Clippy
Every semester, the Media Lab at MIT throws a 99Fridays party, which is a celebration of self-expression creative energy. The theme for the party in April 2023 was "Conquered By Clippy" - an imagination of a world where Clippy becomes superintelligent and takes over the world. For my contribution, I used Dreambooth to fine-tune stable diffusion on images of Clippy, and generated video content of the Clippy army that conquered Earth.
Dreambooth
Dreambooth is a framework that allows you to inject a new object tag into Stable Diffusion. It is commonly used to train AI on a specific human face (which I did here) to generate new images of them. However, one can also use it to train a model to generate other things. Stable Diffusion does not have Clippy in its dataset (prompting "Clippy" generated nonsense, prompting "Clippy, which is a cartoon paperclip" generated discombobulated eyes with wires attached). So, in order to generate new images of Clippy, I needed to first train a new model.
Training
To train a Dreambooth model, one first needs to gather ~20-30 images of the target object. I was able to find a few images on google, but most of the clip art of Clippy is either very low-res, or copies of the same image. I gathered these images by grabbing frames from youtube videos of Clippy. The videos were pretty low-resolution, unfortunately, so the images were as well. However, I hoped that the diffusion model would be able to work past the low resolution. Here's some examples of the images I used for the first attempt:
Results
For the first attempt, I used images of Clippy in all his configurations (turning into a bicycle, etc). While the images generated had some elements that were clippy-like (bent silver wires, googly-eyes, sheets of yellow paper), they weren't very visually recognizable as Clippy.

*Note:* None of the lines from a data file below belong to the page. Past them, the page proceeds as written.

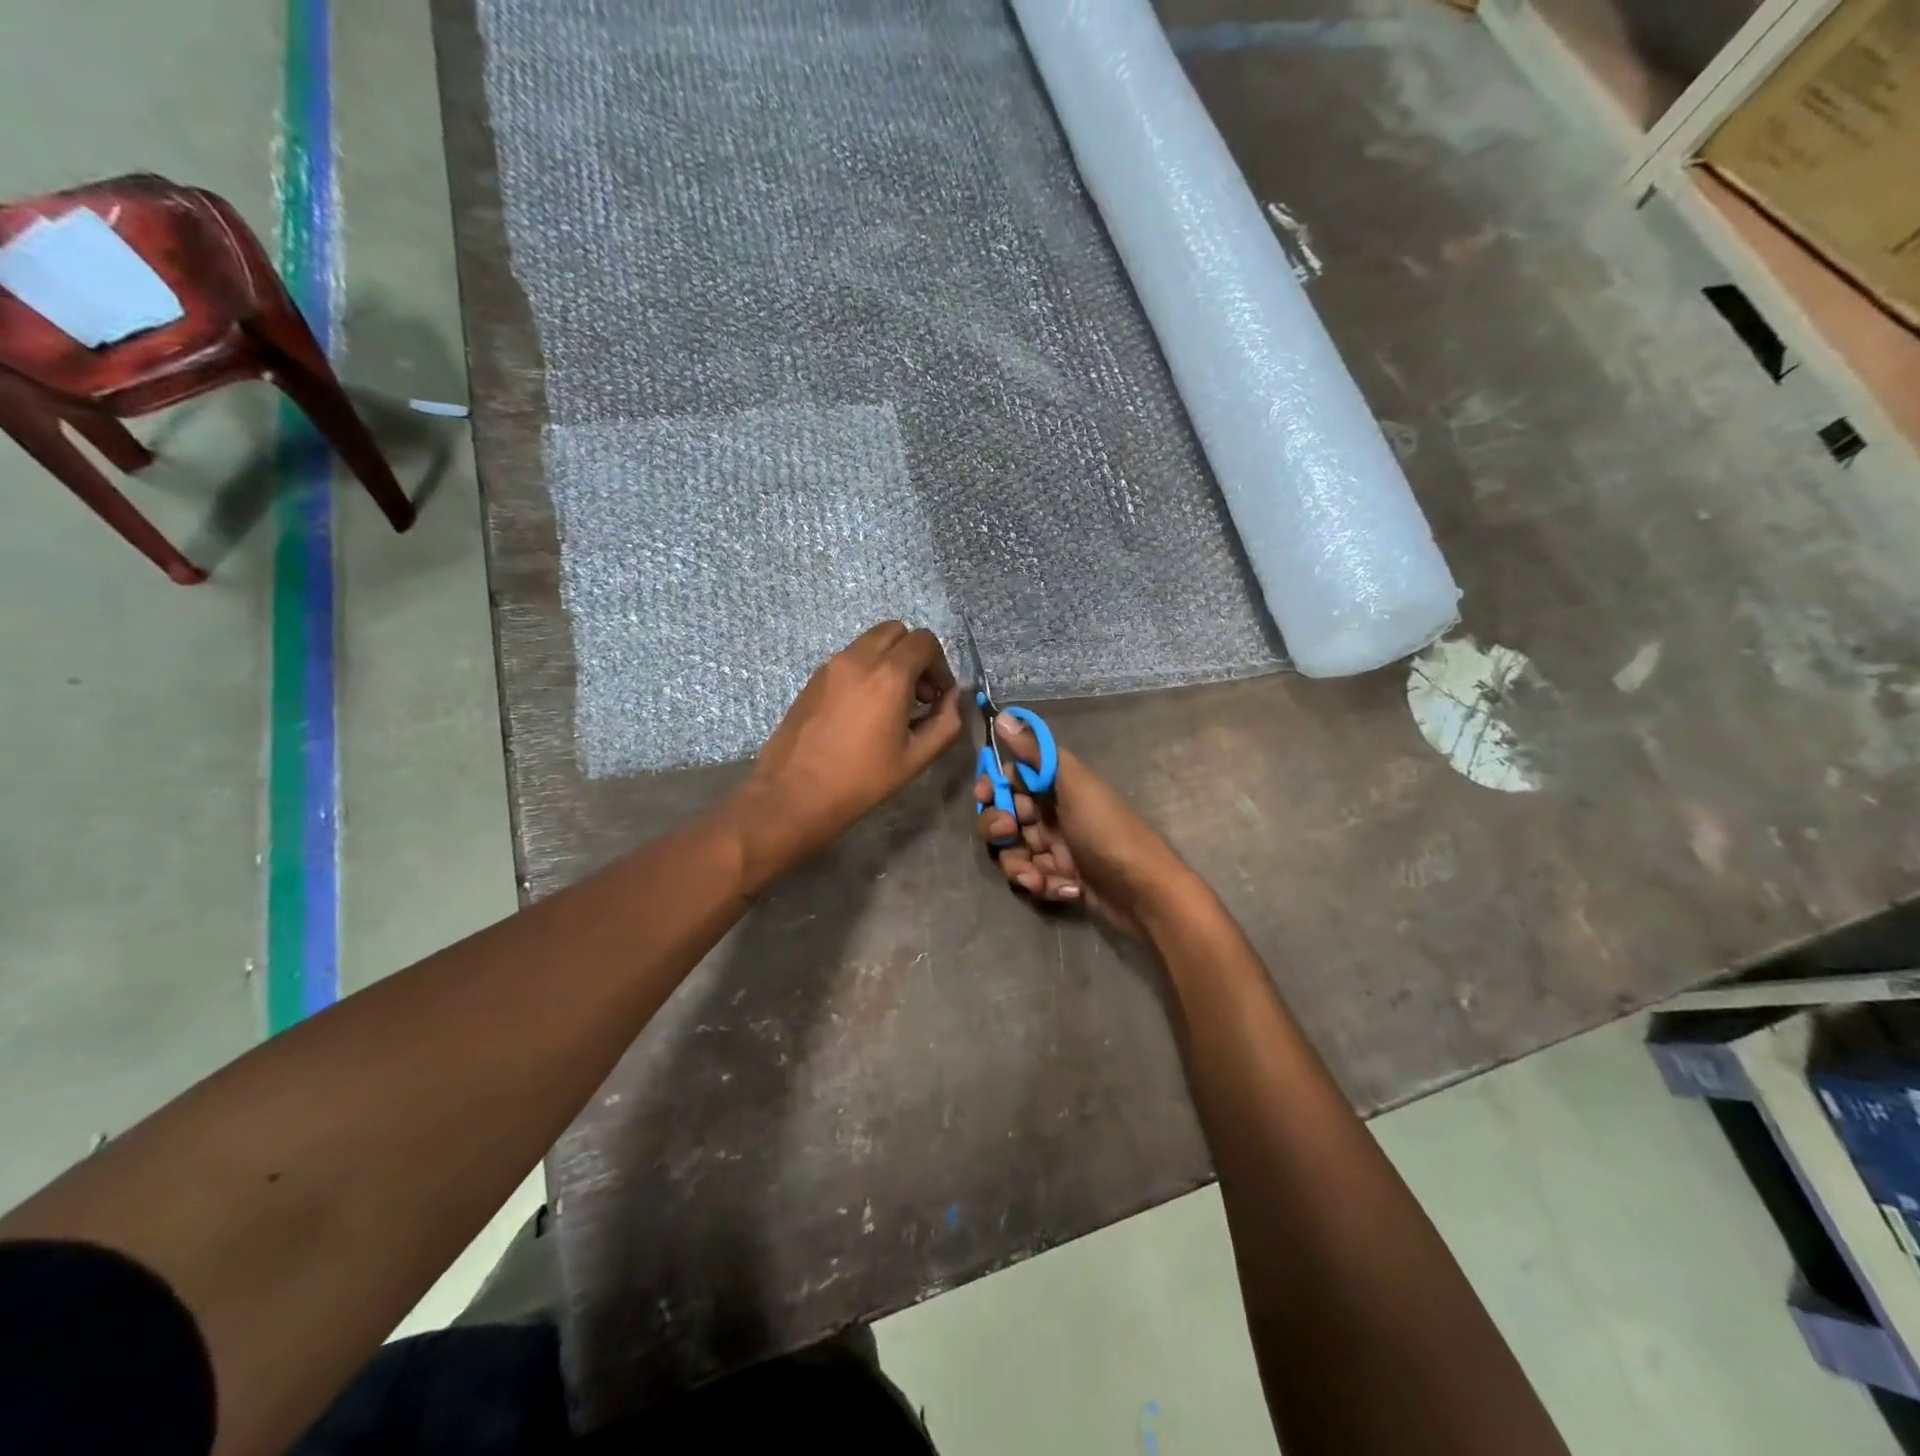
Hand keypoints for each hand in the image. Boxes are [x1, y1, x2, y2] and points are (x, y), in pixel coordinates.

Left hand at [737, 621, 960, 885]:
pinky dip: (866, 670)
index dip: (940, 666)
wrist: (795, 794)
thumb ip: (945, 722)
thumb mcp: (917, 758)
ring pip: (870, 642)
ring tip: (890, 704)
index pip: (925, 642)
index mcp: (889, 675)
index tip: (938, 696)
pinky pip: (849, 658)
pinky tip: (864, 711)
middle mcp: (859, 659)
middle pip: (896, 631)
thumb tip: (952, 699)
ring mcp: (831, 666)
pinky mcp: (813, 678)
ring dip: (889, 661)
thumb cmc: (861, 780)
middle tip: (917, 694)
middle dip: (914, 656)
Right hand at [975, 715, 1194, 935]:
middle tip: (1010, 834)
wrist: (1144, 891)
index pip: (1011, 779)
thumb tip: (1004, 715)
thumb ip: (1036, 753)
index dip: (992, 786)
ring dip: (1019, 866)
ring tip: (1037, 877)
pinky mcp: (1061, 879)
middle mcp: (1053, 814)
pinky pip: (1034, 879)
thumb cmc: (1108, 831)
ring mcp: (1057, 849)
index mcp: (1057, 786)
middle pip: (1004, 817)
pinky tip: (1065, 889)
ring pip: (1014, 853)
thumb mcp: (1074, 785)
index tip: (984, 795)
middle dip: (998, 829)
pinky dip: (1044, 885)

Additionally, most of the images generated using this method had the original background of the input images. This makes sense - if we are telling Dreambooth "this is Clippy, make more of these" while giving a set of images that all have the same background, it is reasonable to expect that it would try to reproduce the given images, including the background.
Training Round 2
To solve this issue, I trained a new model using images of Clippy only in the "paperclip" configuration, and photoshopped those images to have different backgrounds. I then labeled the images with captions, including not only the new Clippy tag, but also a description of the background. For example, one of the images was Clippy in front of Times Square, which I captioned "[Clippy tag] in Times Square". This helps the model distinguish the background from the target.
Results Round 2
I generated a few videos, which I passed on to the amazing VJ MrImprobable who worked them into his set. As usual, I used the pipeline of generating with stable diffusion at 1080p, then interpolating one frame between each generated frame to smooth things out (using FILM), and then used Real-ESRGAN to upscale to 4k.